_TEXTO FORNECIDO_
━━━━━━━━━━━━━━━━━━━━━━━━━━━━━━
Não foi ao que todos assistimos.
Prisão política
O que vimos foi uma ação atabalhoada e absolutamente estranha ao devido processo legal. Uma ação claramente política que atropelou todos ritos processuais para manter Lula preso a qualquer custo. Ao custo da ação despudorada e criminosa de agentes do estado. E isso mostrou para todos que estamos diante de uma prisão eminentemente política.
Já eram 12h24, portanto, mais de três horas depois da decisão de concedeu a liberdade a Lula, quando o Desembargador Plantonista, em um novo despacho, reiterou sua ordem determinando o cumprimento imediato de sua decisão. Por que? Porque a Polícia Federal simplesmente se recusava a cumprir a ordem judicial, configurando os crimes de desobediência e prevaricação.
Sergio Moro de férias
Quando a ordem de soltura de Lula chegou à superintendência da Polícia Federal, os policiais de plantão imediatamente deveriam ter cumprido a decisão e posto Lula em liberdade. Ao invés disso, mantiveram Lula preso e comunicaram a decisão ao Delegado da Polícia Federal, que, ato contínuo, entrou em contato com o Juiz Sérgio Moro, que estava de férias e no exterior.
De fora do país e de férias, Moro emite um despacho absolutamente descabido. Em síntese, Moro diz que teria sido apontado como autoridade coatora no Habeas Corpus, mas que, como não havia determinado a prisão, e sim a 8ª Turma do TRF, não teria ele poderes para autorizar a soltura. Diz ainda que orientado pelo Presidente do TRF, estava encaminhando ao Desembargador Gebran Neto, relator do processo na 8ª Turma, uma consulta, e que, enquanto isso, a Polícia Federal não soltasse Lula.
Um absurdo completo. Da primeira à última linha, a mais completa destruição de mais basilares princípios do devido processo legal e do Estado de Direito.
━━━━━━━━━━━━━━━━━━━━━━━━━━━━━━
_TRECHO DOS DADOS_

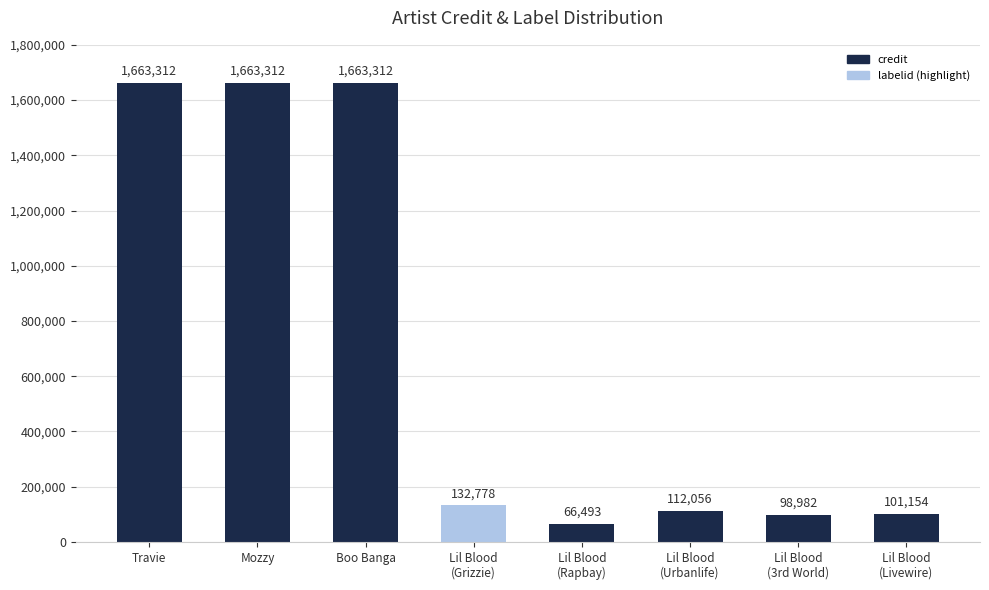

Approximately how many times larger is the value at Mozzy compared to Lil Blood
(Livewire)?

16.4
━━━━━━━━━━━━━━━━━━━━━━━━━━━━━━
_SOBRE O EXERCÍCIO_
Retome o texto sobre a ordem de soltura de Lula e continue a escrita logo após a última frase. Não é preciso usar as linhas para nada.

_RESULTADO DA TAREFA_
Moro poderia ter se manifestado?
Primeiro porque não é ele a autoridade coatora apontada no Habeas Corpus. É o juízo da 13ª Vara da Justiça Federal. Na administração pública o princípio da impessoalidade é uma regra elementar. Se Moro está de férias, aquele que responde pela 13ª vara presta os esclarecimentos, se julgar necessário, no prazo de 5 dias.
Em férias e fora do país, Moro faz uma consulta ao Presidente do Tribunal. De que forma foi realizada esta consulta? Por telefone? Informalmente? Os atos da administração devem ser oficiais, formais, públicos. Estamos falando de um processo de natureza criminal. Não cabem aqui consultas informais. Errou também neste caso, o próprio Presidente do TRF, que orientou sem qualquer oficialidade, um magistrado de férias a praticar ato funcional.
Subversão da hierarquia jurisdicional
E, por fim, o maior dentre todos os absurdos. De férias e fora do país, Moro, que é juiz, determina que a polícia federal não cumpra a ordem de um desembargador. Subvertendo assim, a hierarquia jurisdicional. Mesmo que estivesse no Brasil e no exercício de suas funções, Moro é autoridade submetida à Jurisdição dos Desembargadores do TRF, não o contrário. Um desembargador pode determinar que não se cumpra a ordem de um juiz, mas um juiz não pode determinar que não se cumpra a ordem de um desembargador.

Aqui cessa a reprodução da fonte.